All notices, requests, consents, claims, demands, waivers, and other communications hereunder (each, a “Notice”) shall be in writing and addressed to the parties at the addresses set forth in the Order Confirmation or to such other address that may be designated by the receiving party in writing. All Notices shall be delivered by email (with confirmation of receipt). Notices may also be delivered by personal delivery, nationally recognized overnight courier (with all fees pre-paid), or certified or registered mail (in each case, return receipt requested, postage prepaid), provided that such Notices are also delivered via email. Except as otherwise provided in this Agreement, a Notice is effective only (a) upon receipt of the receiving party, and (b) if the party giving the Notice has complied with the requirements of this Section. Either party may change its notice address by providing notice to the other party pursuant to this Section.

26. Severability.

If any term or provision of this Agreement is invalid, illegal, or unenforceable in any jurisdiction, such invalidity, illegality, or unenforceability shall not affect any other term or provision of this Agreement or invalidate or render unenforceable such term or provision in any other jurisdiction.

27. Survival.

Provisions of these Terms, which by their nature should apply beyond their terms, will remain in force after any termination or expiration of this Agreement including the following provisions: Section 6(d), Section 7(c), Section 7(f), Sections 8-13 inclusive, Section 16, and Sections 20-30 inclusive.

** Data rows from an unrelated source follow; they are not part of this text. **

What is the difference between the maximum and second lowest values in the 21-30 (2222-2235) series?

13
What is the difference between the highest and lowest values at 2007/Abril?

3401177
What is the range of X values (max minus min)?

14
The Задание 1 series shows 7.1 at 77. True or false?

28. Waiver; Amendment and Modification.

No waiver by Capita US or Client of any of the provisions of this Agreement is effective unless explicitly set forth in writing and signed by the party to be charged. No failure to exercise, or delay in exercising, any rights, remedy, power, or privilege arising from this Agreement operates or may be construed as a waiver thereof. No single or partial exercise of any right, remedy, power, or privilege hereunder precludes any other or further exercise thereof or the exercise of any other right, remedy, power, or privilege. This Agreement may only be amended or modified in a writing which specifically states that it amends this Agreement and is signed by an authorized representative of each party.

29. Interpretation; Language.

The term “including” shall mean, “including, without limitation.” Headings and titles shall not be used to interpret this Agreement but are only for convenience. The parties to this Agreement have had the opportunity to obtain counsel of their choice in the review, negotiation, and documentation of this Agreement, accordingly, this Agreement shall not be interpreted against one or the other party as the drafter of this Agreement. U.S. English shall be the only language for the interpretation and enforcement of this Agreement.

30. No Exclusivity.

This Agreement does not create an exclusive relationship between Capita US and Client. Any member of the Capita Group may provide similar services to other clients and Client may obtain similar services from other providers.

31. Counterparts.

This Agreement may be executed in any number of counterparts, but all counterparts hereof shall together constitute but one agreement. Acceptance of this Agreement, including any Order Confirmation, may be made or evidenced by (i) a manually signed copy of this Agreement delivered to the other party by facsimile, email, or other means of electronic transmission; or (ii) by DocuSign or similar, and is deemed to have the same legal effect as delivery of an original signed copy of this Agreement.